*** Opening Supplied material ***

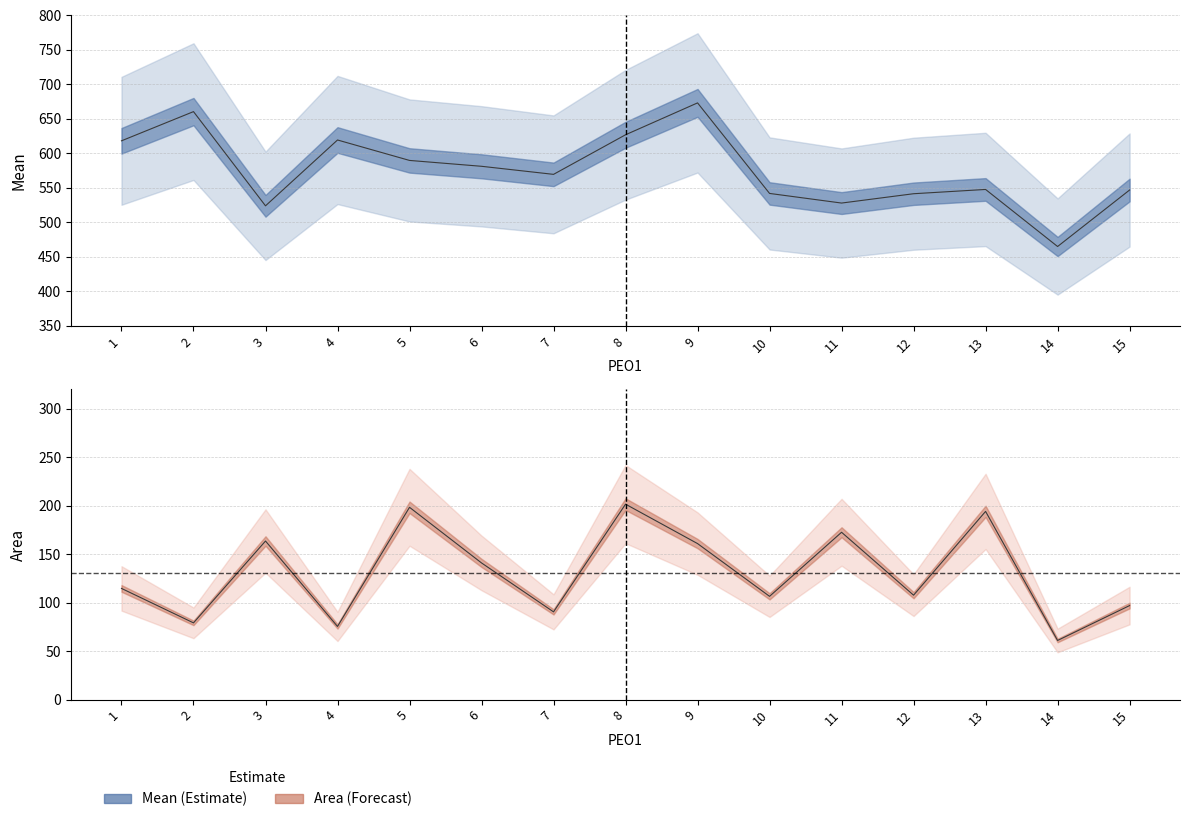

True or false: Mean and Area cross at least once.

False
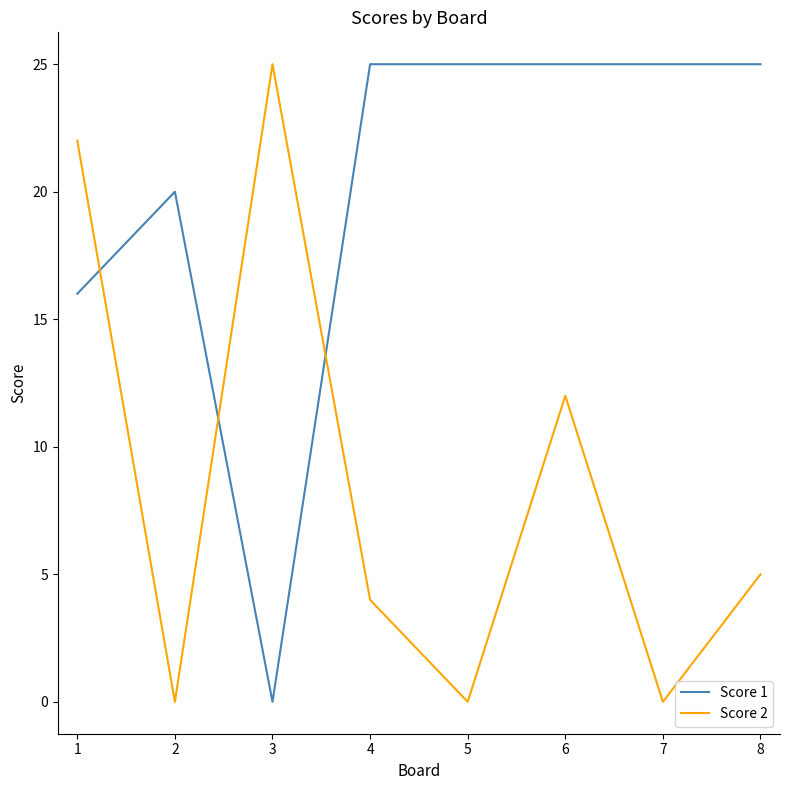

At 8, list the series in order from smallest to largest.

Score 2, Score 1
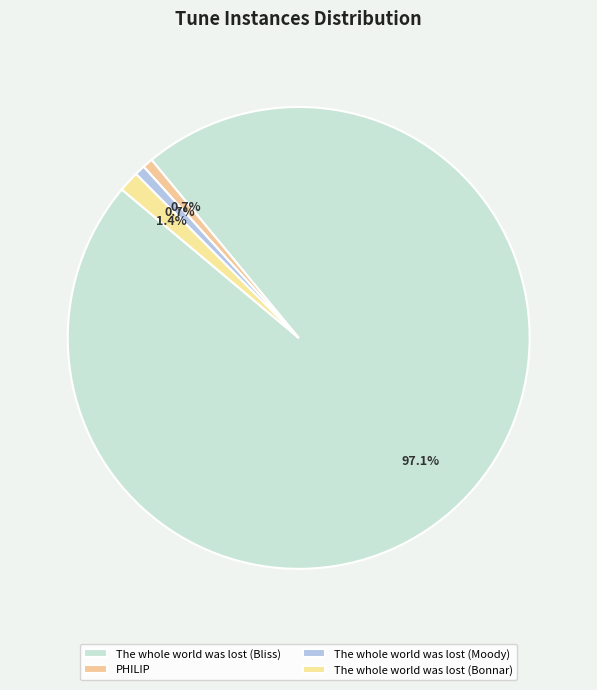

To the nearest percent, what is the combined percentage of The whole world was lost (Moody) and PHILIP?

1%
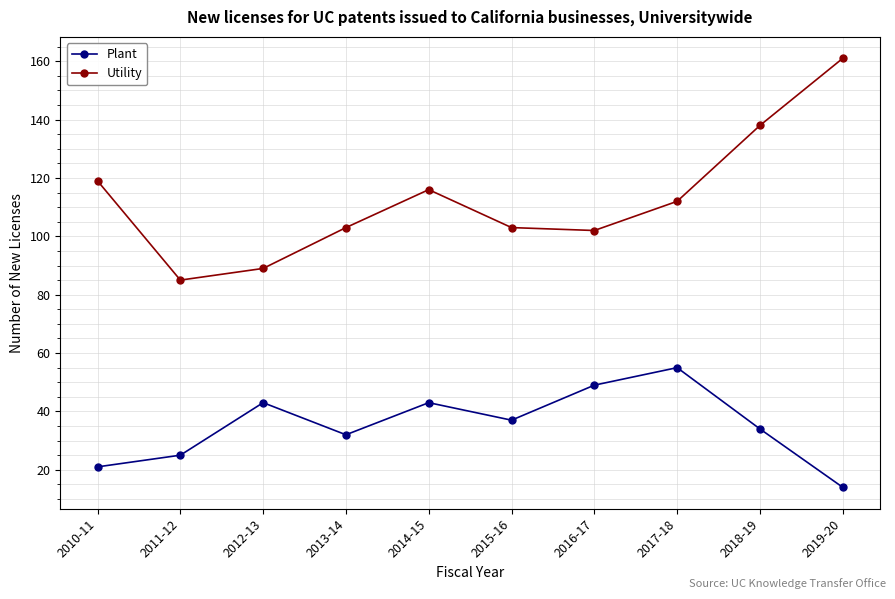

What is the value of the Utility point at the 6th from the left?

103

*** Closing Supplied material ***

**Exercise**
Retype every line of the records above word for word, leaving out the pictures.

**Written solution**
True or false: Mean and Area cross at least once.

False

At 8, list the series in order from smallest to largest.

Score 2, Score 1

To the nearest percent, what is the combined percentage of The whole world was lost (Moody) and PHILIP?

1%

What is the value of the Utility point at the 6th from the left?

103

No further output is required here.